Texas Attorney General Ken Paxton said Wednesday he wants a federal court to rule the Obama-era DACA program illegal before the end of July, hoping to nail the door shut on the controversial program before any other judges can meddle with it.
The aggressive move could upend the entire landscape of the 2012 Deferred Action for Childhood Arrivals program that protects some 700,000 Dreamers from deportation.
Mr. Paxton appears to be trying to head off a judge in D.C. who signaled last month that he’s prepared to force the Trump administration to revive the program in its entirety, which would force the president to process both renewal applications for the people already protected, and to accept brand-new applications from as many as 1 million people who might qualify but have yet to sign up.
“Unelected federal judges are forcing the Trump administration to leave an unlawful program like DACA in place indefinitely,” Mr. Paxton said. “Activist judges should not stand in the way of the president fulfilling his constitutional duty.”
The Republican attorney general appears to be racing a June deadline for challenging the DACA program under the Administrative Procedures Act, which allows executive branch decisions to be challenged for up to six years after they are announced. DACA was launched June 15, 2012.
He’s leading a seven-state coalition that filed a lawsuit Tuesday, and followed it up Wednesday with the demand for speedy action.
His moves have drawn the ire of immigrant rights activists and congressional Democrats.
Senate Minority Whip Richard J. Durbin, Illinois Democrat, suggested Mr. Paxton had colluded with the Trump administration on the lawsuit.
Activists said Mr. Paxton and his fellow attorneys general from the other six plaintiff states are being cruel toward immigrants who are in the U.S. illegally.
“They are messing with young people who have grown up here and are Americans in every way but a piece of paper,” said Frank Sharry, executive director of America’s Voice.
Several groups said the legal quagmire should pressure Congress to step up and pass a bill protecting Dreamers.
But lawmakers have proved unable to find common ground. President Trump offered a generous pathway to citizenship for perhaps 1.8 million Dreamers and other illegal immigrants in exchange for funding for his border wall, new limits on the chain of family migration and an end to the diversity visa lottery.
Democrats and some Republicans balked at that, but they were unable to win approval of their own plans, which included an even more generous amnesty without the limits on chain migration and with a less robust border security package.
This is Mr. Paxton’s second time in court trying to stop and administrative deportation amnesty.
He successfully challenged Mr. Obama’s 2014 attempt to expand DACA to include perhaps 3 million more illegal immigrants in the program.
The judge who ruled for Mr. Paxton in that case, U.S. District Judge Andrew Hanen, has been assigned to this latest go-around.

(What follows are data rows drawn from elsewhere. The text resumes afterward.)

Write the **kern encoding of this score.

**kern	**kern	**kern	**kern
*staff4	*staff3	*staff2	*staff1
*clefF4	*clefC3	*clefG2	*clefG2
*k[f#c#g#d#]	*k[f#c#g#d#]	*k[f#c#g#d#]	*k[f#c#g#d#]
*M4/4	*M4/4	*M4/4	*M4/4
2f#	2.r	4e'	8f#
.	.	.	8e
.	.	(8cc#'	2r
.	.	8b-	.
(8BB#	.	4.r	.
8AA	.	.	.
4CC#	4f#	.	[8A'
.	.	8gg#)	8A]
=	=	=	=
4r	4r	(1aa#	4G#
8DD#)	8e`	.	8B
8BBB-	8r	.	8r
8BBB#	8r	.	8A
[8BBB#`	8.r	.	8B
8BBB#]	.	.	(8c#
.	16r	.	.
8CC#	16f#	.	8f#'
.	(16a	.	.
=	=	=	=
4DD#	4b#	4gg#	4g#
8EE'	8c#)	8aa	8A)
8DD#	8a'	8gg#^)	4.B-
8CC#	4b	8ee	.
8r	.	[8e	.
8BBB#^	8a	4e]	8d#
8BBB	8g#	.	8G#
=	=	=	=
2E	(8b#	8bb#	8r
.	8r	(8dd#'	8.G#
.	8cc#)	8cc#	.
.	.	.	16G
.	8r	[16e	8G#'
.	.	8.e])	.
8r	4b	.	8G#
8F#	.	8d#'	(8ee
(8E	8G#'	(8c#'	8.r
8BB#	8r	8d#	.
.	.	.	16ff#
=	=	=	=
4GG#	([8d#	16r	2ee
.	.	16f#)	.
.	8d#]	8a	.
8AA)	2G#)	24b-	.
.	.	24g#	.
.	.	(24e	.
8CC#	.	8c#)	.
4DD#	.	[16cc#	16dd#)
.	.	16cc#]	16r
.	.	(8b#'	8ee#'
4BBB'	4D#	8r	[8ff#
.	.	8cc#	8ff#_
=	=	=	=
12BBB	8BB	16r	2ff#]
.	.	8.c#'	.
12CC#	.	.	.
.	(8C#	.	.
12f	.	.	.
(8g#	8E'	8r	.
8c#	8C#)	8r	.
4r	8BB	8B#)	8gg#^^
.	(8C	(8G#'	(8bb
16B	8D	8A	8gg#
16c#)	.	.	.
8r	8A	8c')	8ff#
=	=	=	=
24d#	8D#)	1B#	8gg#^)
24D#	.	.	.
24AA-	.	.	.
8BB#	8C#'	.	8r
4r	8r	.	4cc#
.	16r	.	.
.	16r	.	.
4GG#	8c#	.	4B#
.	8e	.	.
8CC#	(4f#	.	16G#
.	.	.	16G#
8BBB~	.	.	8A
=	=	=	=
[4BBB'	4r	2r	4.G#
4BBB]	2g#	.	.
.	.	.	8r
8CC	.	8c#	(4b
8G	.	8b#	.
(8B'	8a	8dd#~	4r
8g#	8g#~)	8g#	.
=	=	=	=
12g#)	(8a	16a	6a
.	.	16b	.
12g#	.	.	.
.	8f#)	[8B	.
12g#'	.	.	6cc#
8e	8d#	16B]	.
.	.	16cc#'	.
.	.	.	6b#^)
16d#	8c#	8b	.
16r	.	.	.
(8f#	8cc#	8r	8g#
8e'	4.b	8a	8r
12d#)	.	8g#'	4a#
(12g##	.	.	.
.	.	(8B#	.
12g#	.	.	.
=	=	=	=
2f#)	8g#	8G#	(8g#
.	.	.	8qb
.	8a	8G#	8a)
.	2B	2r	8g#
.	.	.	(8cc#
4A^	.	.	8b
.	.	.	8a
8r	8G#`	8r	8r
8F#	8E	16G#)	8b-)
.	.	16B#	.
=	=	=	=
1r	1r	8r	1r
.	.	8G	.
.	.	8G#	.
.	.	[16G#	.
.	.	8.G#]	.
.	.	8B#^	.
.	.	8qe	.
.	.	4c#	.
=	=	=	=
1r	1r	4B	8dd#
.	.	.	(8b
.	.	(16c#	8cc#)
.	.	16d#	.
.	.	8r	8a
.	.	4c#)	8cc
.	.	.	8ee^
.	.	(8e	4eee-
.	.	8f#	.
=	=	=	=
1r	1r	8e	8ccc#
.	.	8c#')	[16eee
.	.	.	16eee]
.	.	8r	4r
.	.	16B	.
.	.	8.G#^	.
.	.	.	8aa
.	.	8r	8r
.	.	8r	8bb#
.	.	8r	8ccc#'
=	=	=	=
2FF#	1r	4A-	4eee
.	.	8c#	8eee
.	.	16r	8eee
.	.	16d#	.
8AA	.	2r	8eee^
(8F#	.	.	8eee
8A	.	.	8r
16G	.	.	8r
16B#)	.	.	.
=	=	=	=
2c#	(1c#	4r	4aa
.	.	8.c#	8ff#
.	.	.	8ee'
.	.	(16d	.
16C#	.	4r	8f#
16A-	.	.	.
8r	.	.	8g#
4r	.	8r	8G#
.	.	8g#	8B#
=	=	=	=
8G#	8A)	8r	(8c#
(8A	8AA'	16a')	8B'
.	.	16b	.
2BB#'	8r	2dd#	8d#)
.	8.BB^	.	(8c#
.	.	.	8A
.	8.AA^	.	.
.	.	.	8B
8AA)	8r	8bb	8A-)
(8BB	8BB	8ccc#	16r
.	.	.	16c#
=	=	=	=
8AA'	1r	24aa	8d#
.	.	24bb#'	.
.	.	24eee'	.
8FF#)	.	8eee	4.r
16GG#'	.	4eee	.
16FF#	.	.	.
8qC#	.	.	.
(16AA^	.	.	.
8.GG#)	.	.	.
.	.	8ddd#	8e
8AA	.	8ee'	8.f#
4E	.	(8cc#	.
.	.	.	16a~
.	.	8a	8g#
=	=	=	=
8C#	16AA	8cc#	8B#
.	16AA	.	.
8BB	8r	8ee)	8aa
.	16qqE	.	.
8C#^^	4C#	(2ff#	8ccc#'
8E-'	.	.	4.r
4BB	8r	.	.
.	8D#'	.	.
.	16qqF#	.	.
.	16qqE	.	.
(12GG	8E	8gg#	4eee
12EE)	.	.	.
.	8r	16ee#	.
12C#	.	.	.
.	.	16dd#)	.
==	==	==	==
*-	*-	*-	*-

No court has conclusively ruled on the legality of the original 2012 DACA program, though Judge S. Hanen’s ruling against the follow-up DAPA program relied heavily on an analysis of DACA.
But Mr. Paxton says the case against DACA has become even stronger since 2012. One of those changes is that more than 1,000 people who’d been protected by DACA have since obtained citizenship.
The attorney general said that puts the lie to Mr. Obama’s claim that DACA wasn’t granting lawful status, but rather just a discretionary stay of deportation.
“DACA is a programmatic decision to confer benefits, including legal status, on hundreds of thousands of aliens,” the attorney general argued in the new court filing.